**Work to be completed:** What lines in this listing contain the string "negative"? Report each one by copying it.

**The data:**

+---+

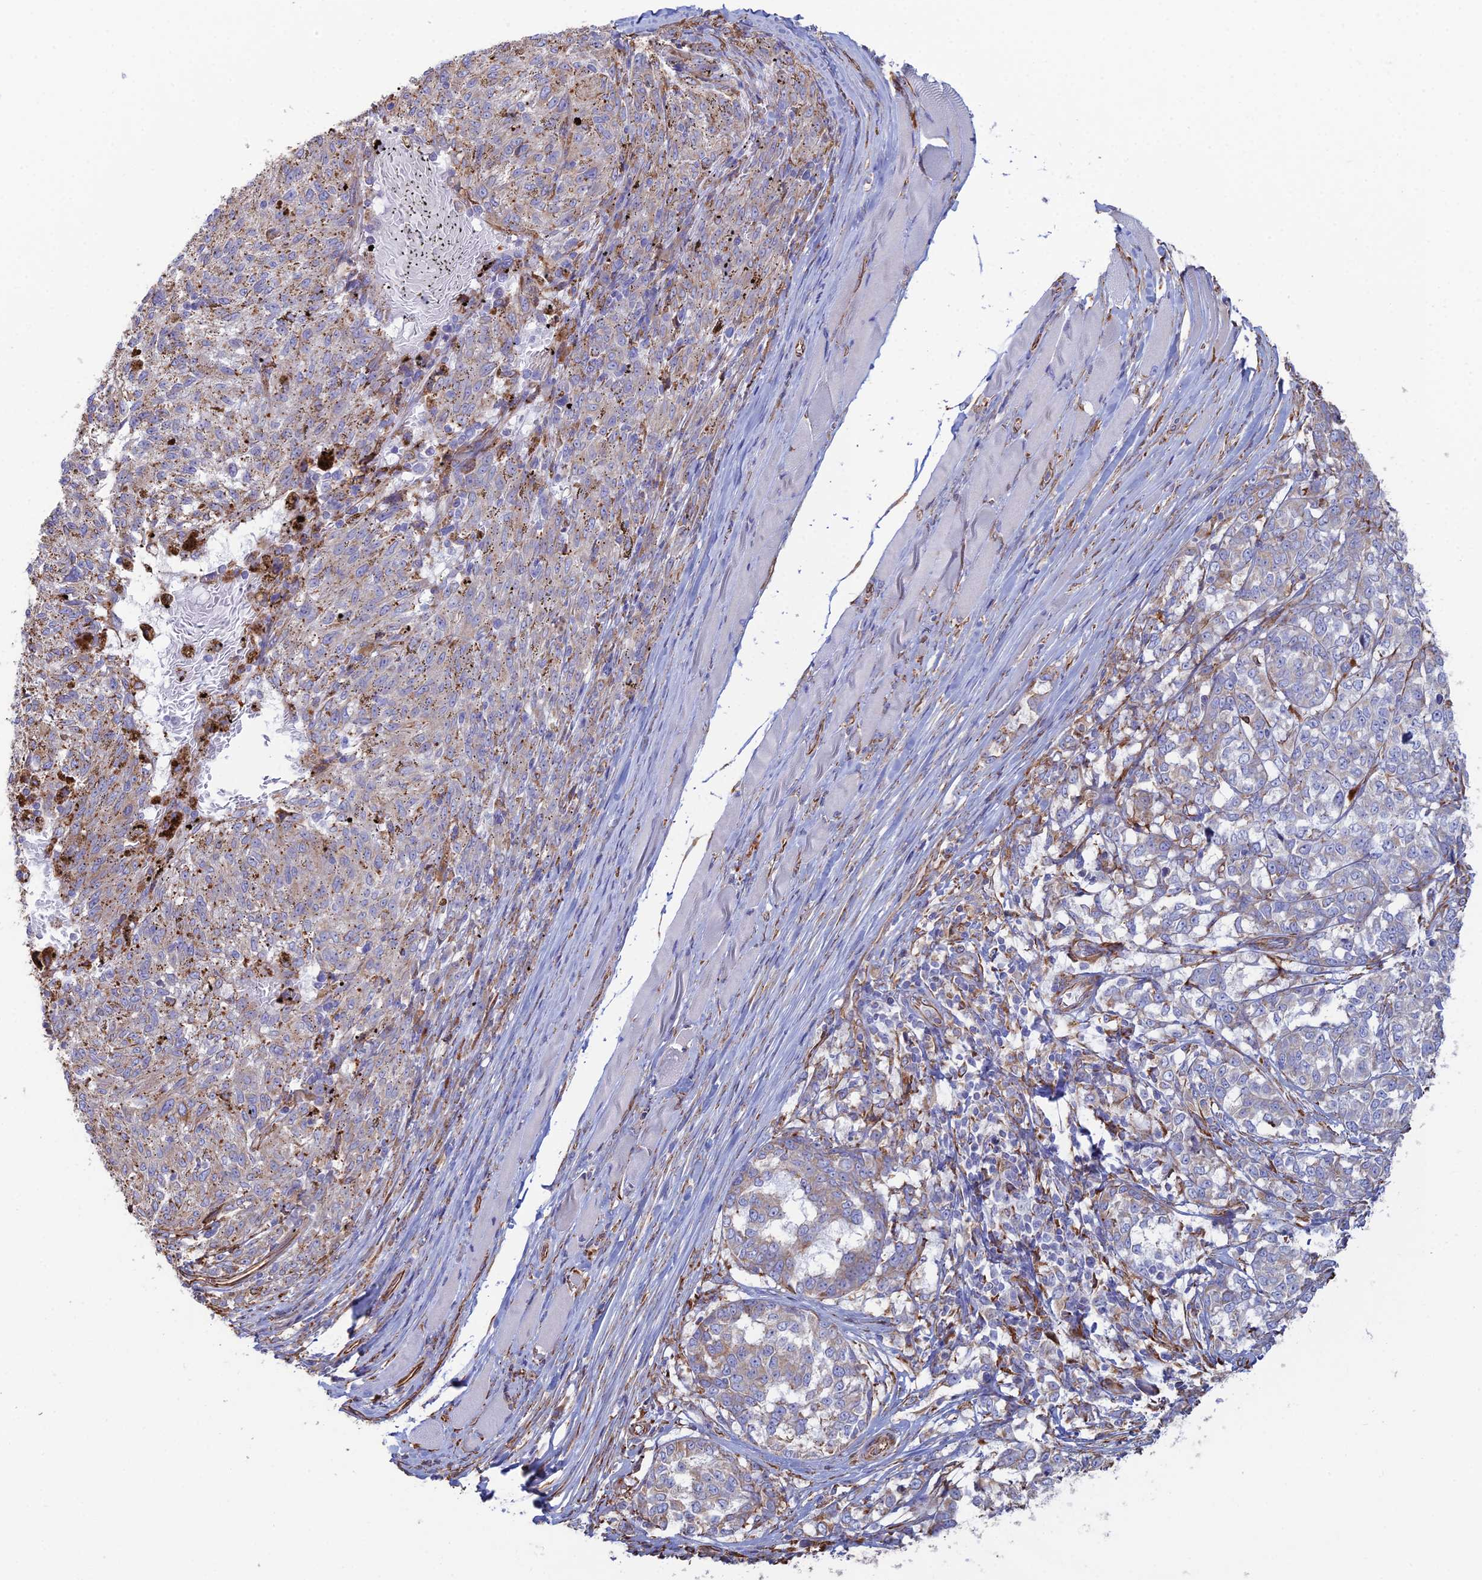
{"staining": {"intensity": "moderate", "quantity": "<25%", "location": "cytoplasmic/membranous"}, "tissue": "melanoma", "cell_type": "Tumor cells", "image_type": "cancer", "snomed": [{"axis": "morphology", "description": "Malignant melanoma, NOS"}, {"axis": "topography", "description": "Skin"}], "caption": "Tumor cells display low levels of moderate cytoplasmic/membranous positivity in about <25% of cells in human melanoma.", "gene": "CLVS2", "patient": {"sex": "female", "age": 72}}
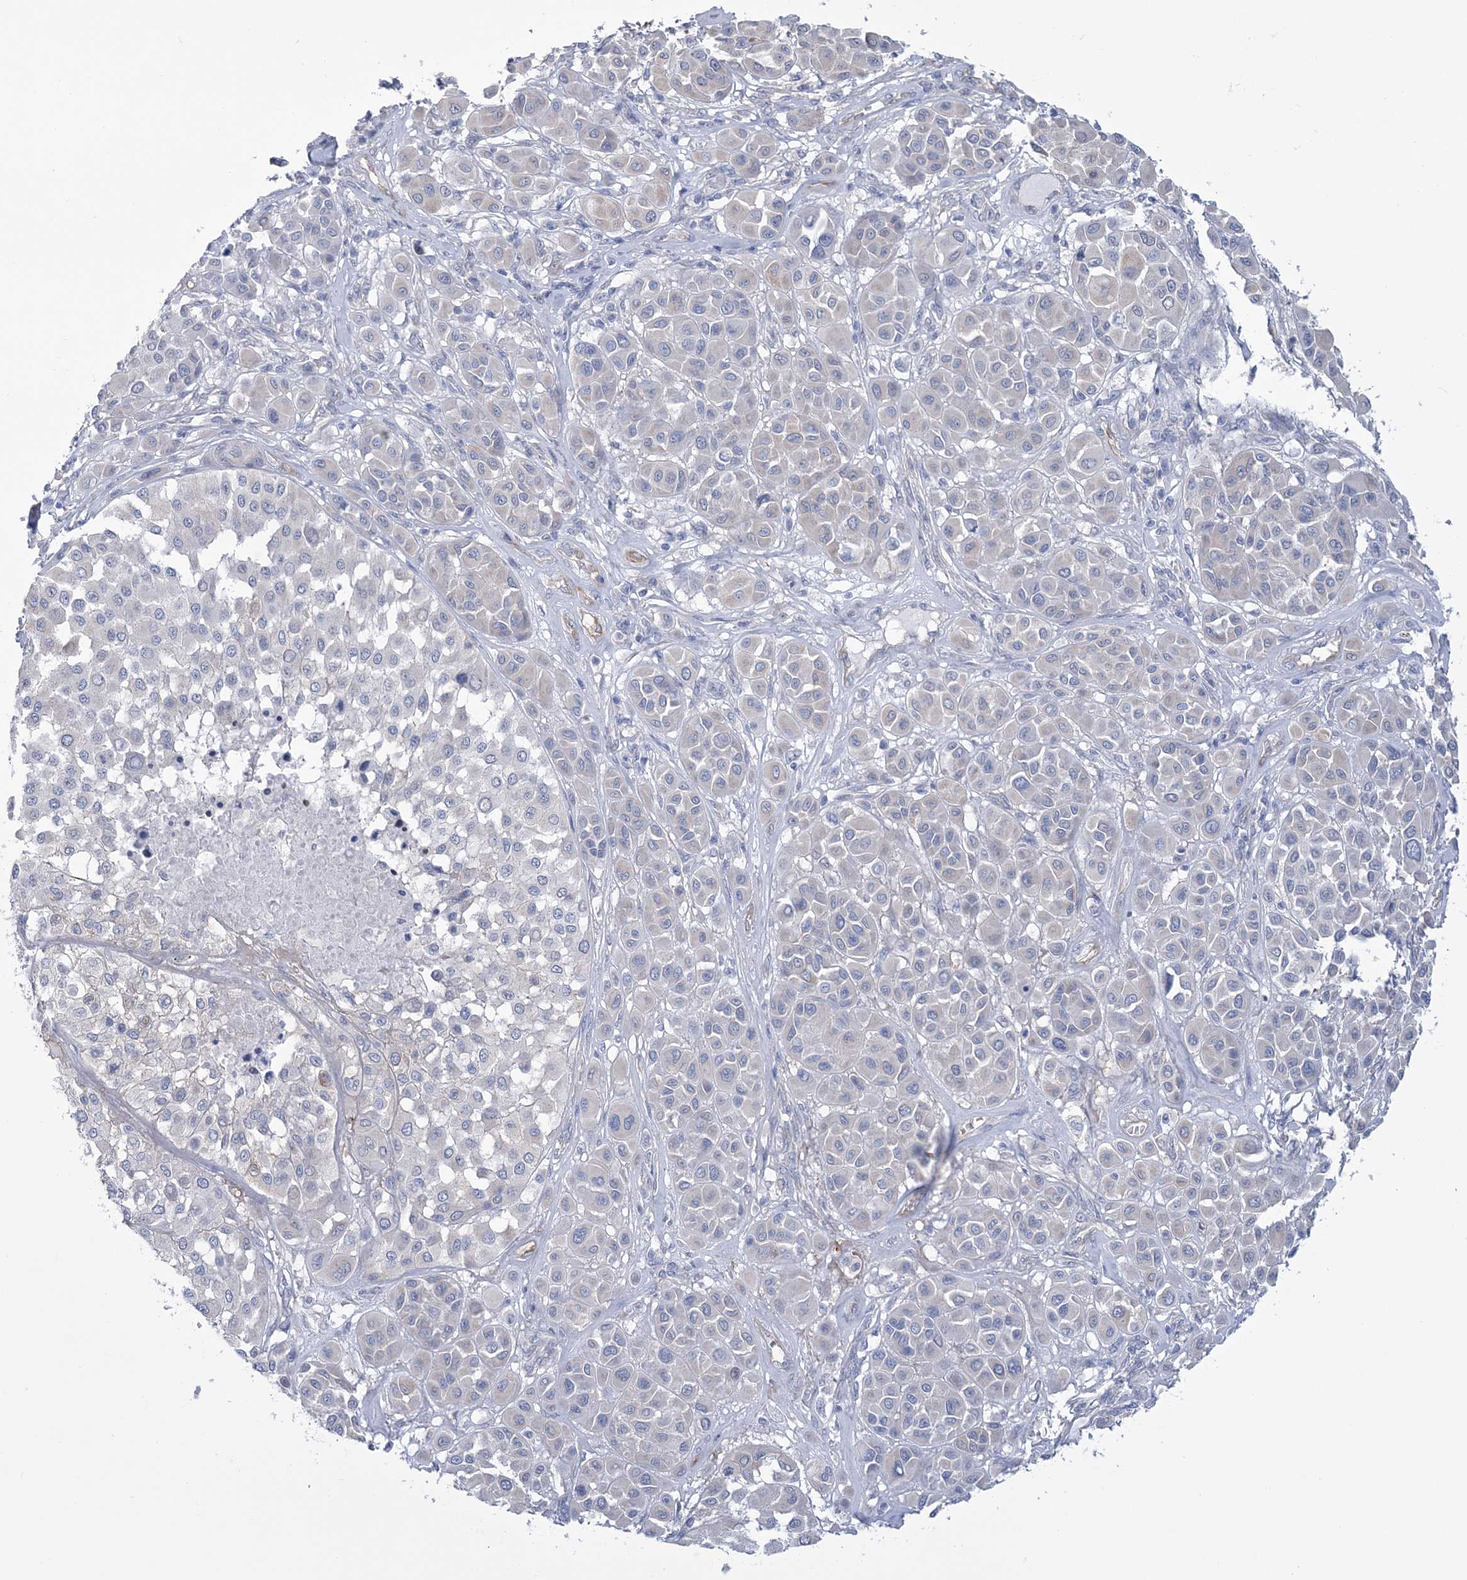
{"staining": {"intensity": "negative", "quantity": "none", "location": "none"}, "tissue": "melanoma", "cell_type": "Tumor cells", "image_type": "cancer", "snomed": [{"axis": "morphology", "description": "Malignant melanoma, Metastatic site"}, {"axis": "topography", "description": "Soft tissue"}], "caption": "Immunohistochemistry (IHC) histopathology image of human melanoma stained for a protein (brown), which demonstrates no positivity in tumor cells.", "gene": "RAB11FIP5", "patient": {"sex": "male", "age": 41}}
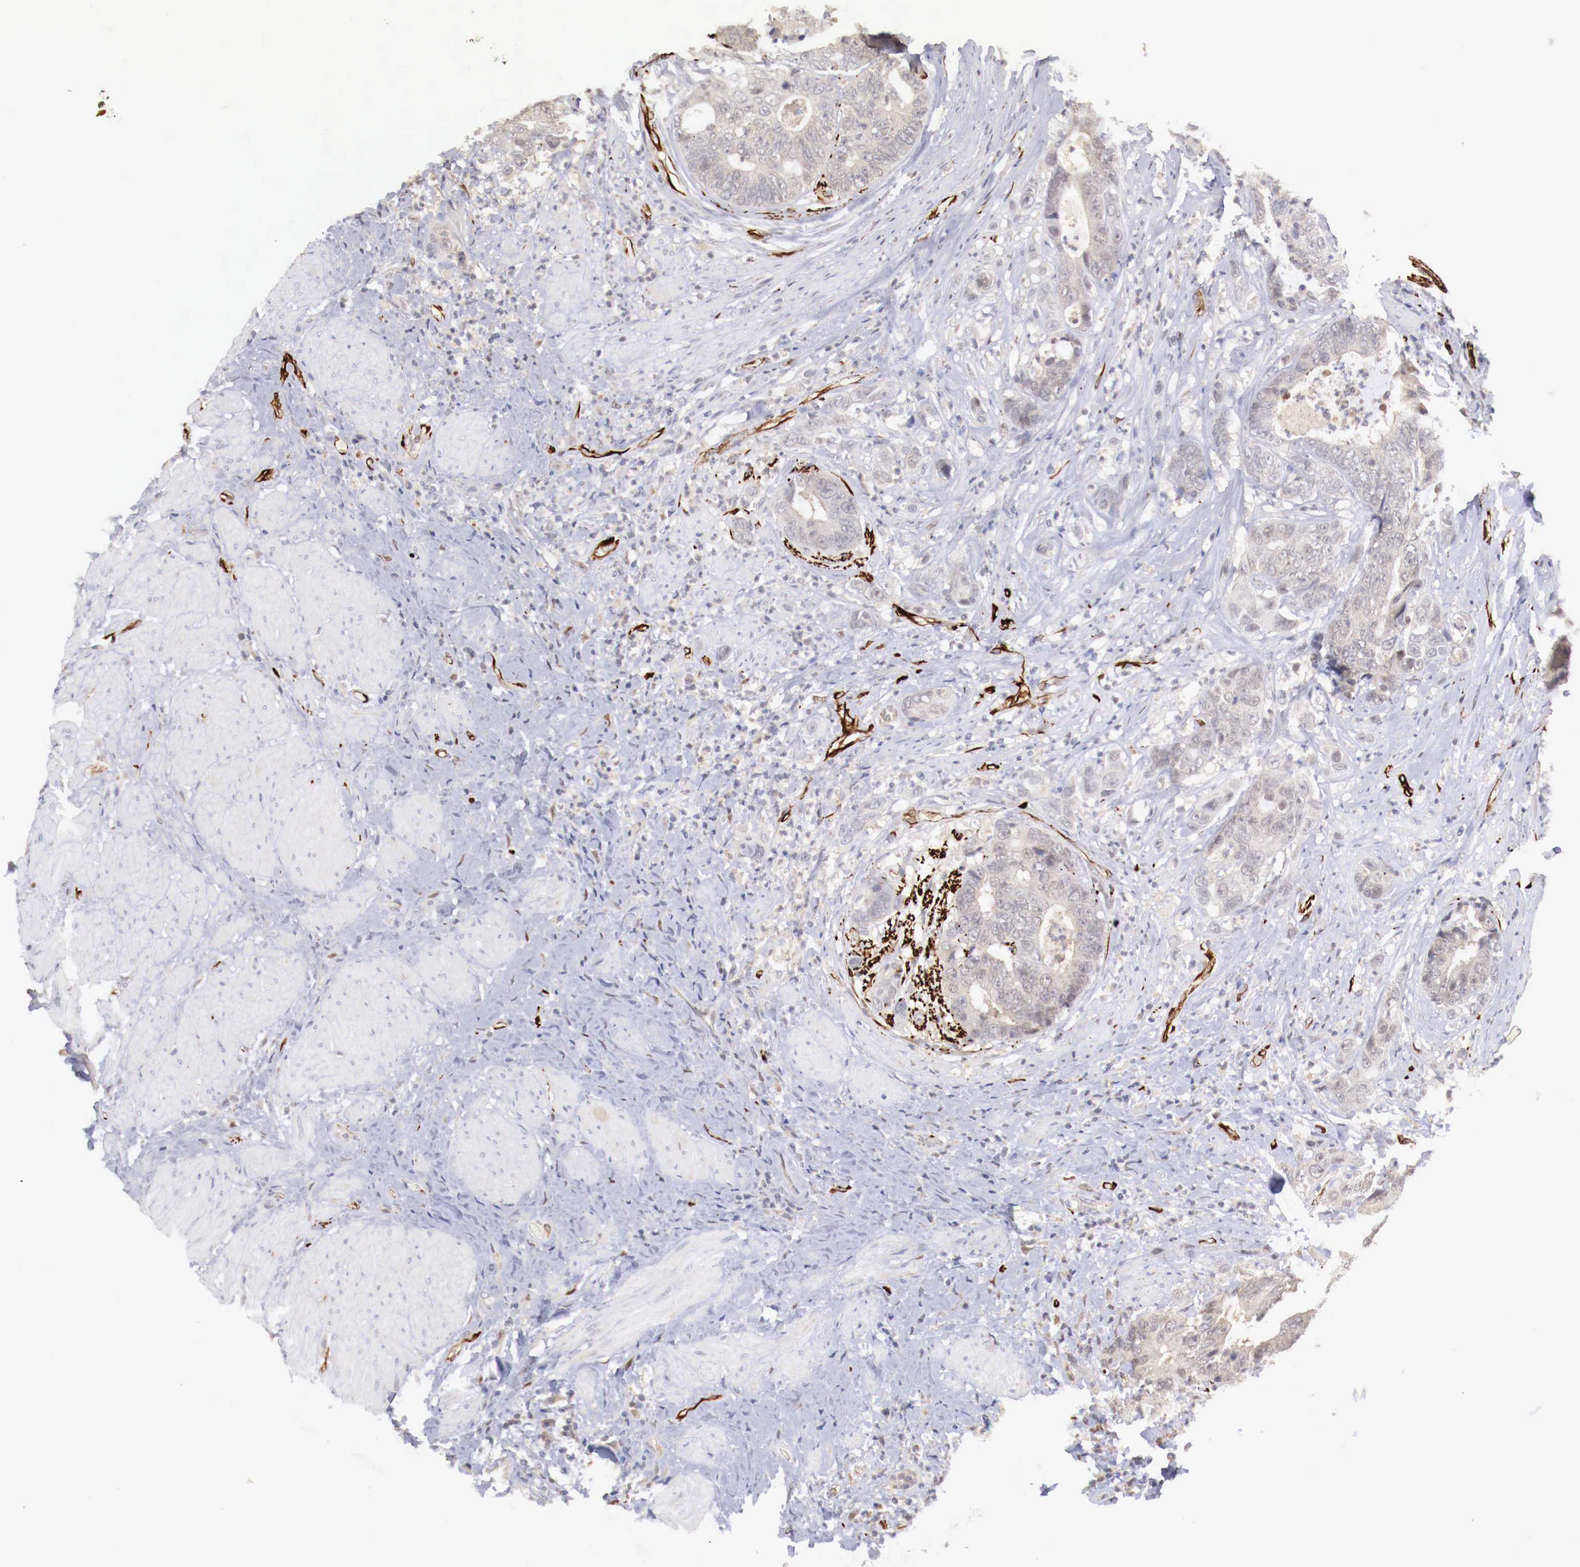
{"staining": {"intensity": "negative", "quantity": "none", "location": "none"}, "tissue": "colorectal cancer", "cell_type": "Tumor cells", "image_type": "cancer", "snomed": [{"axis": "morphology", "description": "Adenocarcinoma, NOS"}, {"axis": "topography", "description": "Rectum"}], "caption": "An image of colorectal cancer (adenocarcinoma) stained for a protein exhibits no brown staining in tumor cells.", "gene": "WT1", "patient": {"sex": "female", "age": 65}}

+---+

**Output of the task:**
{"staining": {"intensity": "negative", "quantity": "none", "location": "none"}, "tissue": "melanoma", "cell_type": "Tumor cells", "image_type": "cancer", "snomed": [{"axis": "morphology", "description": "Malignant melanoma, Metastatic site"}, {"axis": "topography", "description": "Soft tissue"}], "caption": "Immunohistochemistry (IHC) histopathology image of human melanoma stained for a protein (brown), which demonstrates no positivity in tumor cells.", "gene": "RAB11FIP5", "patient": {"sex": "male", "age": 41}}
{"staining": {"intensity": "negative", "quantity": "none", "location": "none"}, "tissue": "colorectal cancer", "cell_type": "Tumor cells", "image_type": "cancer", "snomed": [{"axis": "morphology", "description": "Adenocarcinoma, NOS"}, {"axis": "topography", "description": "Rectum"}], "caption": "An image of colorectal cancer (adenocarcinoma) stained for a protein exhibits no brown staining in tumor cells.", "gene": "WT1", "patient": {"sex": "female", "age": 65}}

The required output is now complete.